Alastair Kendrick, of MHA MacIntyre Hudson, puts forward the case for BIK reform.

The announcement of the 2% increase for benefit-in-kind for 2017/18 and 2018/19 gives employees certainty over the tax they will pay on their company cars in the medium to long-term.

It also puts further pressure on car manufacturers to counter the increase by producing more efficient engines.

However, looking at how the benefit-in-kind rates have increased, this is worrying. Taking the 125-129g/km band as an example, the rate next year (2014/15) will be 18%, in 2017/18 this becomes 24% and for 2018/19 it will be 26%.

Drivers will be partly cushioned from these increases if they renew their vehicle, because of the reductions in emissions being achieved by manufacturers.

I think a more radical approach is required, because the present basis of calculation of taxable benefit has simply had its day. Given the technology now available in cars, why can’t we move to a benefit system based on the price adjusted by the private/total mileage travelled in the tax year?

Clearly, this would be a fairer way of calculating what the benefit-in-kind should be.
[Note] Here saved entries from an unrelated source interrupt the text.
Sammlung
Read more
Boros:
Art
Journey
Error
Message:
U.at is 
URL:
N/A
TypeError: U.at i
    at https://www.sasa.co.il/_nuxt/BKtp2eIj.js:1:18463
Furthermore, it follows the approach adopted in other countries in the EU.

I would expect the Government would wish to add some sort of levy for cars with high CO2 emissions and concessions for ultra-low emission vehicles, which if not too complex would be acceptable.

The Budget also confirmed the closure of the tax scheme that was adopted in the tax case of Apollo Fuels, which related to the leasing of a car by an employer to the employee and thereby avoiding a taxable benefit.
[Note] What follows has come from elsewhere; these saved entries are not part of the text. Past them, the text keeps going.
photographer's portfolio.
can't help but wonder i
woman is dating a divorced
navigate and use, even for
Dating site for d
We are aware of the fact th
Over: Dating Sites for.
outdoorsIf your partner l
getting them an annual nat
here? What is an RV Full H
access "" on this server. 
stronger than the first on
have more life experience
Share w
This should act as a reminder to those who have set up similar arrangements or an employee car ownership scheme where title to the vehicle does not transfer to the employee, because a taxable benefit on the car will arise during 2014/15.

It is no surprise that I am seeing a significant number of employers anxiously looking to move to an arrangement that ticks all the boxes with HM Revenue and Customs.